Results from the Second AIAA CFD High-Lift Prediction Workshop Using Edge

Abstract

The results presented at the Second AIAA High-Lift Prediction Workshop, using the flow-solver Edge, are summarized for the DLR, German Aerospace Center F11 model. A comparative study of the results, using three turbulence models, is carried out, including the Spalart–Allmaras model, an explicit algebraic Reynolds-stress model, and a curvature correction to the explicit algebraic Reynolds-stress model. The comparisons include a grid-convergence study on a simplified model without slat- and flap-track fairings, and polar calculations including the fairings. The grid-convergence study shows relatively small differences due to different grid resolution and turbulence models, but the differences are larger than those obtained in the first workshop for the NASA trap wing. The prediction has fairly large discrepancies from experimental measurements at low Reynolds numbers for which the computations were carried out assuming fully turbulent flow. The explicit algebraic Reynolds-stress model (with or without curvature correction) tends to exaggerate flow separation and to underpredict the lift, as compared to the experiment.

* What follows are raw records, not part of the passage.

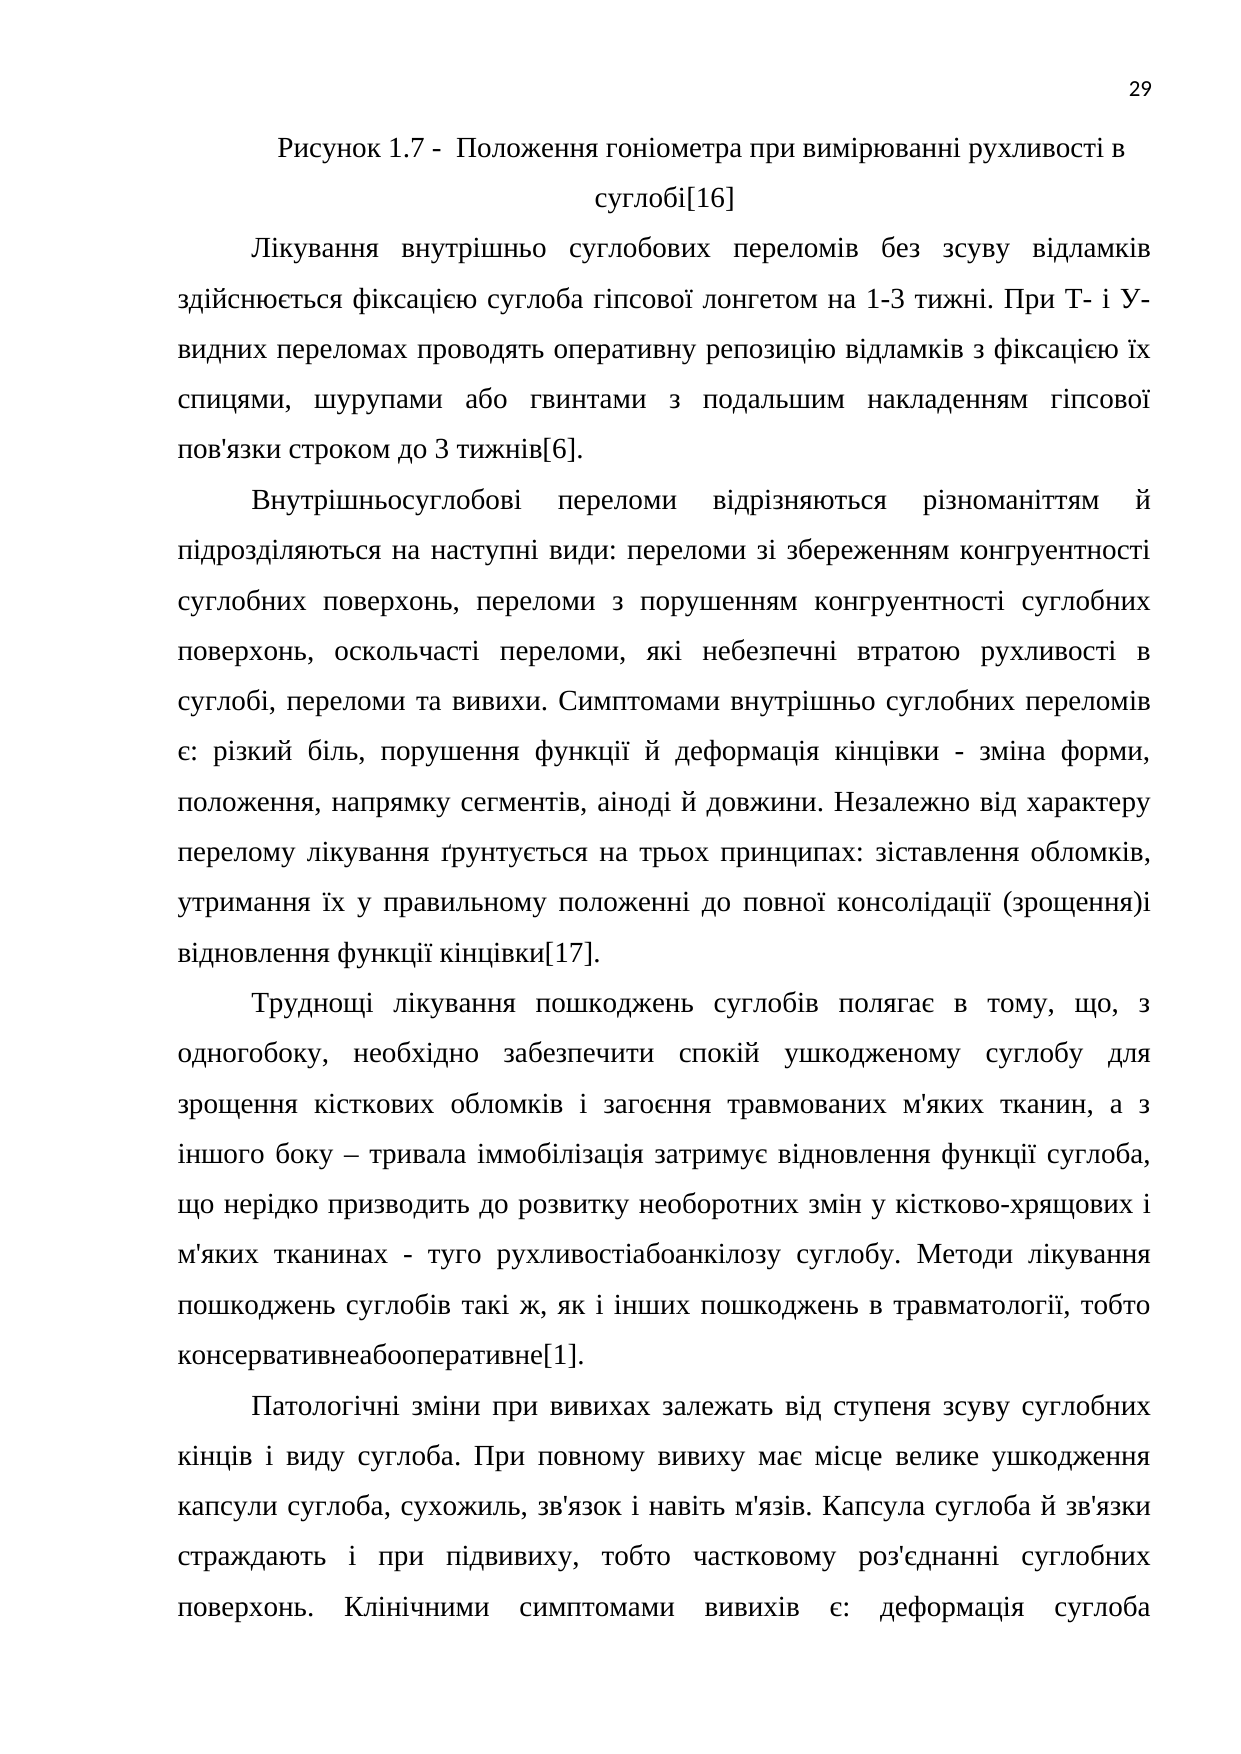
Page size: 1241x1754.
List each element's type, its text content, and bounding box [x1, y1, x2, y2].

text Труднощі лікування пошкоджень суглобів полягає в тому, що, з одногобоку, необхідно забезпечити спокій ушкодженому суглобу для зрощення кісткових обломків і загоєння травмованих м'яких тканин, а з іншого боку – тривала іммобілізація затримує відновлення функції суглоба, що нерідко призводить до розвитку необоротних змін у кістково-хрящових і м'яких тканинах - туго рухливостіабоанкілозу суглобу. Методи лікування пошкоджень суглобів такі ж, як і інших пошкоджень в травматології, тобто консервативнеабооперативне[1]. [177, 985, 1152, 1371]
text Внутрішньосуглобові переломи відрізняються різноманіттям й підрозділяються на наступні види: переломи зі збереженням конгруентності суглобних поверхонь, переломи з порушенням конгруентності суглобних поверхонь, оскольчасті переломи, які небезпечні втратою рухливості в суглобі, переломи та вивихи. Симптомами внутрішньо суглобних переломів є: різкий біль, порушення функції й деформація кінцівки - зміна форми, положення, напрямку сегментів, аіноді й довжини. Незалежно від характеру перелому лікування ґрунтується на трьох принципах: зіставлення обломків, утримання їх у правильному положенні до повної консолідації (зрощення)і відновлення функції кінцівки[17]. [177, 482, 1152, 968]
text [177, 1388, 1152, 1622]
text Рисунок 1.7 - Положення гоніометра при вимірюванні рухливості в суглобі[16] [177, 130, 1152, 214]
text Лікування внутрішньо суглобових переломів без зсуву відламків здійснюється фіксацією суглоба гіпсової лонгетом на 1-3 тижні. При Т- і У-видних переломах проводять оперативну репозицію відламків з фіксацією їх спицями, шурупами або гвинтами з подальшим накладенням гіпсової пов'язки строком до 3 тижнів[6]. [177, 230, 1152, 465]
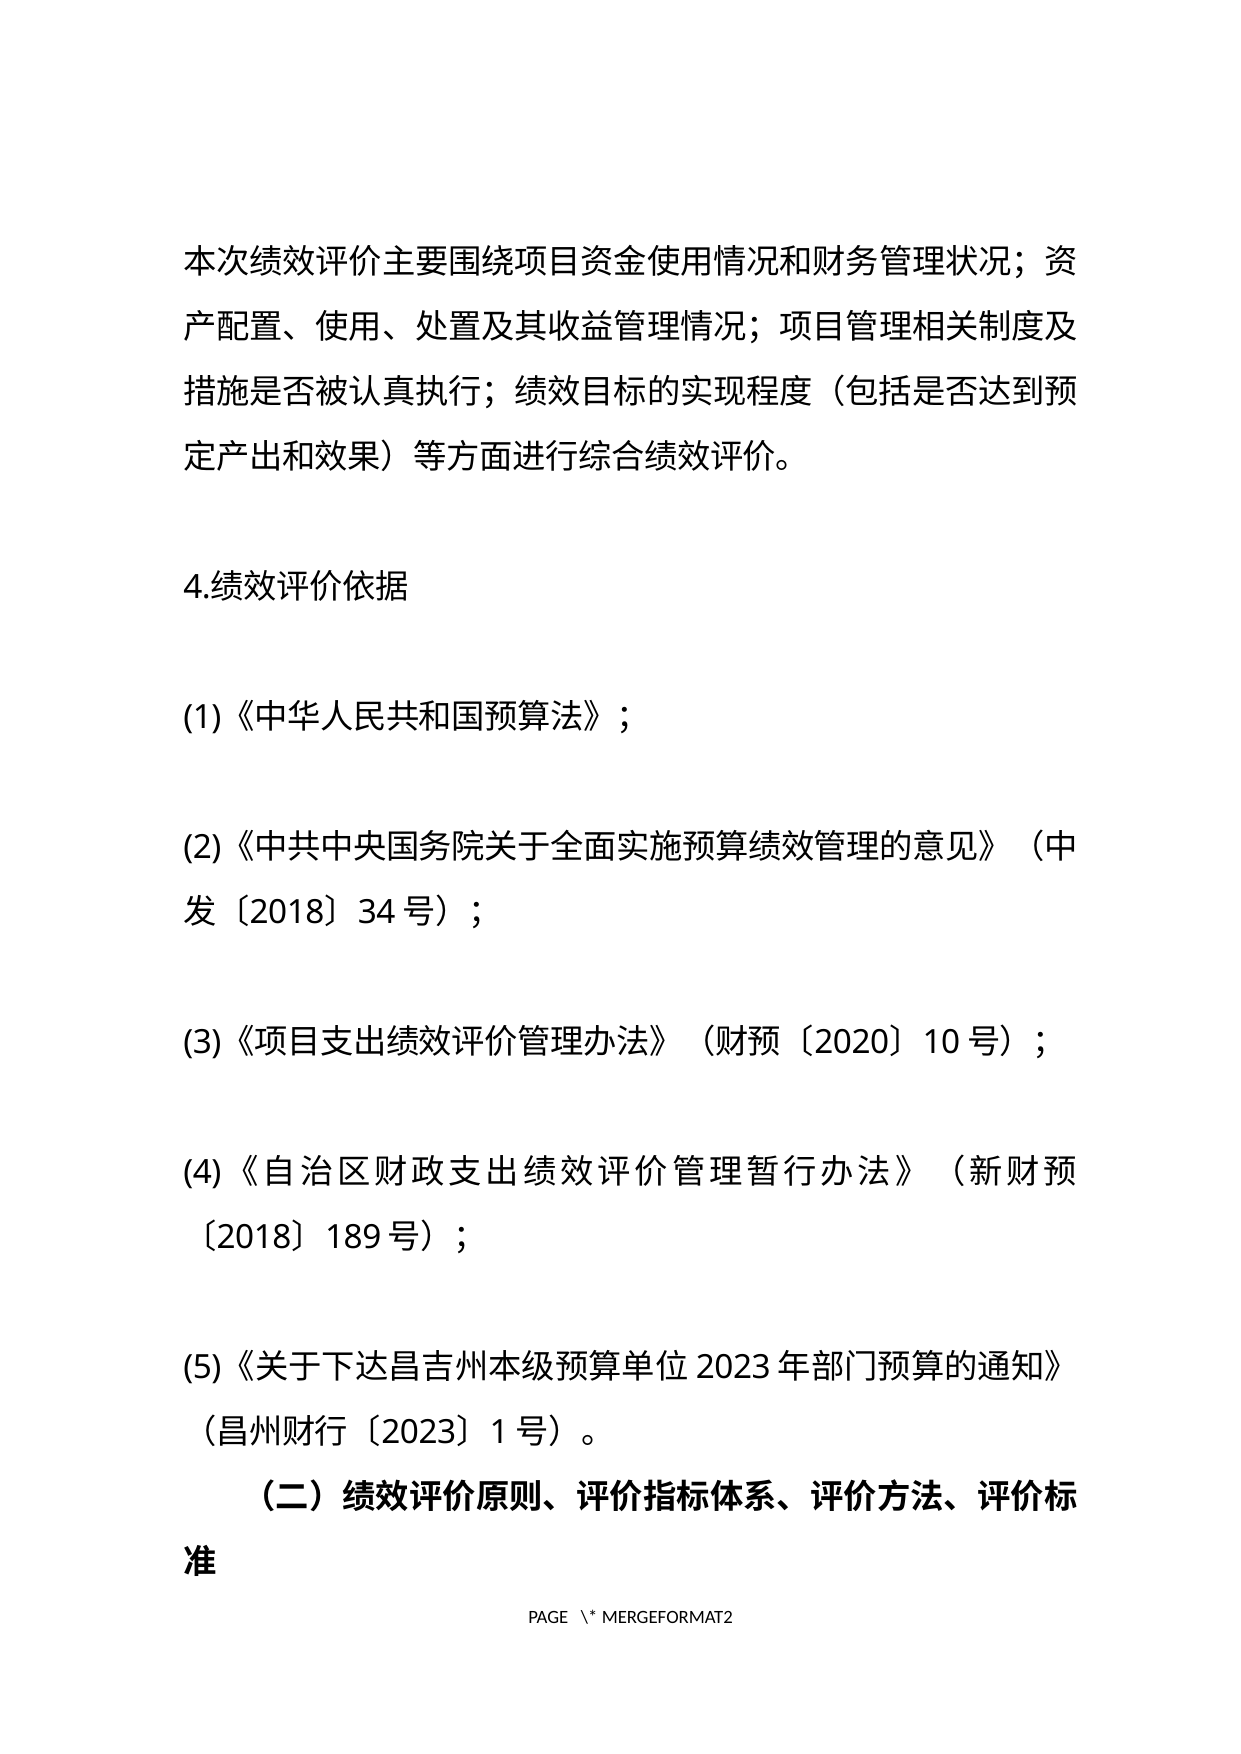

The Spalart–Allmaras model, on the other hand, overpredicts the lift at higher incidences. At the higher Reynolds number, the predictions agree well with the experimental measurements for different turbulence models. The curvature correction to the explicit algebraic Reynolds-stress model has an insignificant effect on the computed results in comparison with the explicit algebraic Reynolds-stress-model predictions.